| EXERCISE DETAILS |
Pick out the lines below that contain the string "down" and copy them all.
-- EXTRACTED MATERIAL follows --
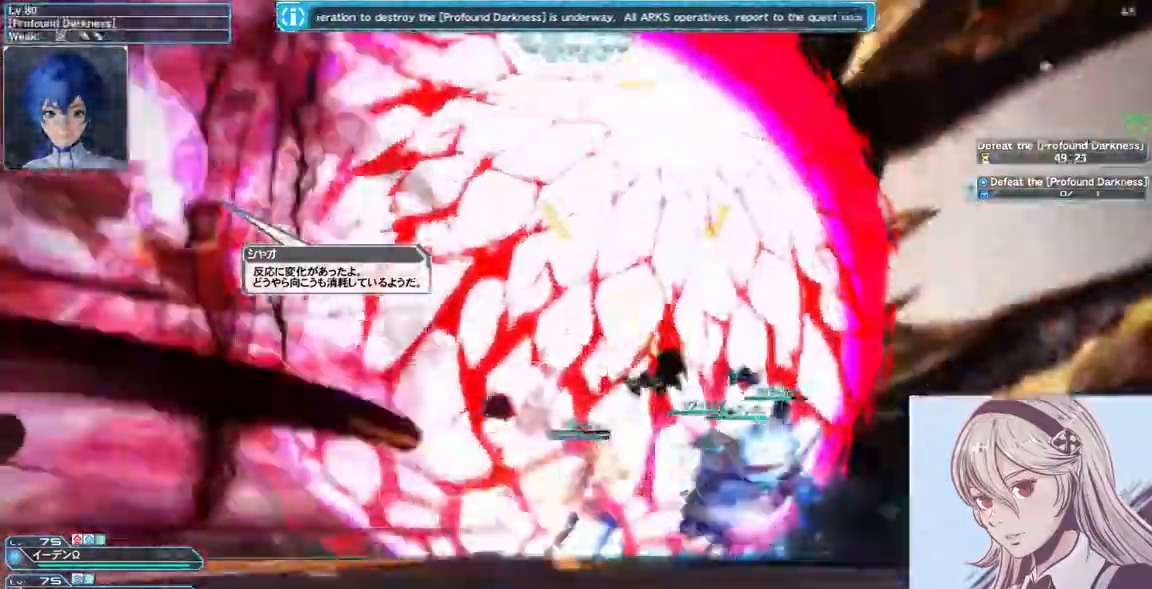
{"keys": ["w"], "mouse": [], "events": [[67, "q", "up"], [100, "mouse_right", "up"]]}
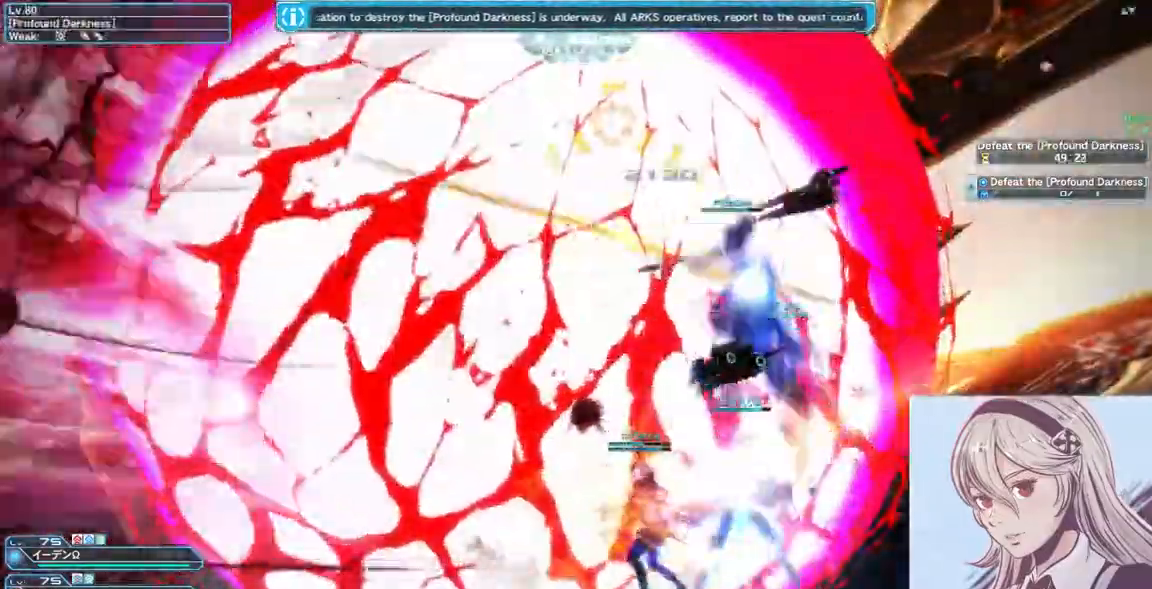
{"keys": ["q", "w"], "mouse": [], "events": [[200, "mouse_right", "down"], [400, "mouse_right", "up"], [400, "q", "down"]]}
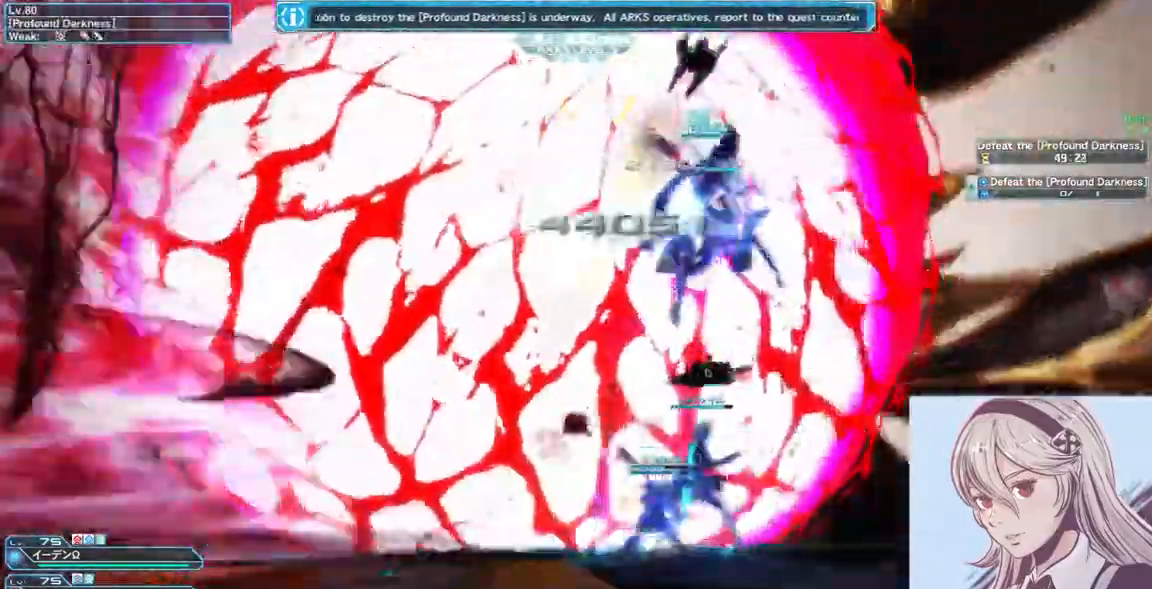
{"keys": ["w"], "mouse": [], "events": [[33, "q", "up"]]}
-- EXTRACTED MATERIAL concluded --
-- EXTRACTED MATERIAL follows --
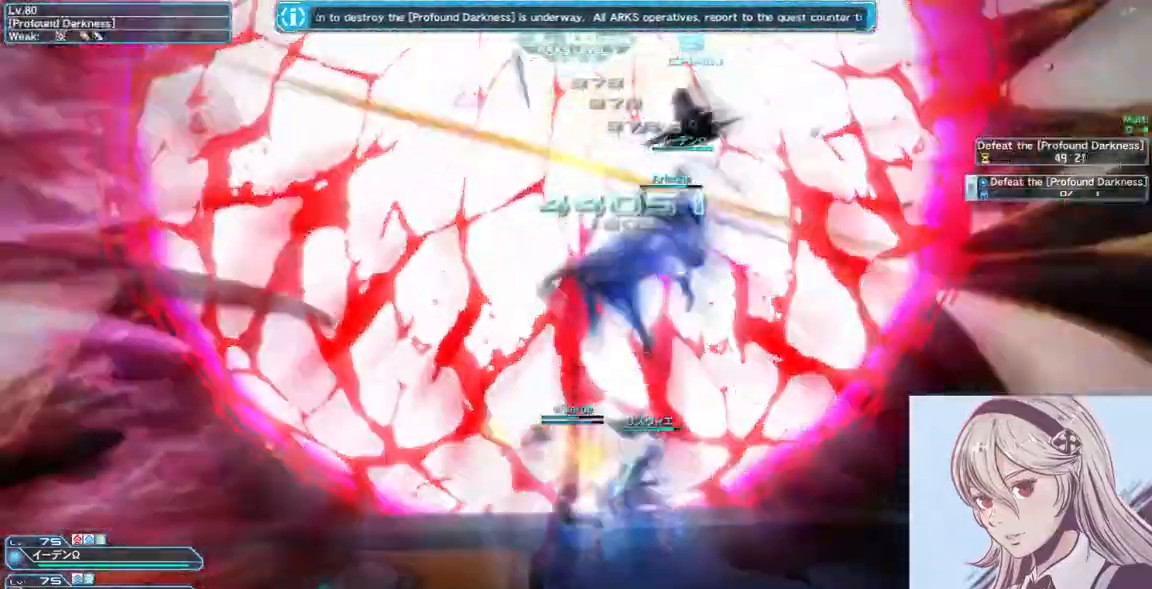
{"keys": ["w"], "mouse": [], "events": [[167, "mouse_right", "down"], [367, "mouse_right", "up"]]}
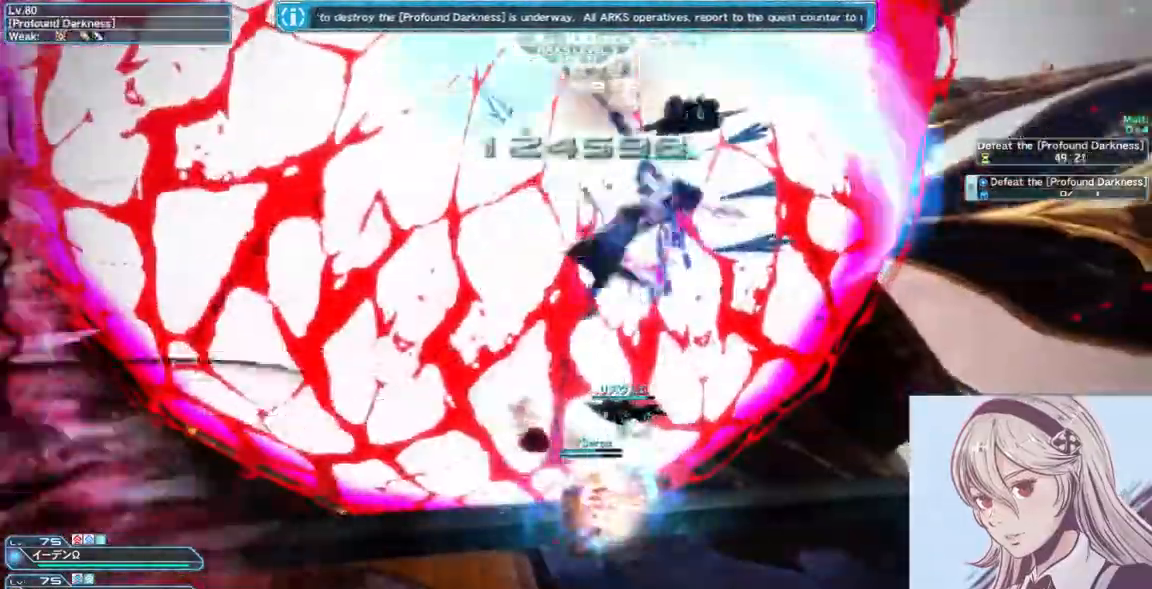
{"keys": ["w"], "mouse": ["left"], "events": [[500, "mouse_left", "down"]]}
-- EXTRACTED MATERIAL concluded --
| WRITTEN SOLUTION |
{"keys": ["q", "w"], "mouse": [], "events": [[200, "mouse_right", "down"], [400, "mouse_right", "up"], [400, "q", "down"]]}
{"keys": ["w"], "mouse": [], "events": [[167, "mouse_right", "down"], [367, "mouse_right", "up"]]}
{"keys": ["w"], "mouse": ["left"], "events": [[500, "mouse_left", "down"]]}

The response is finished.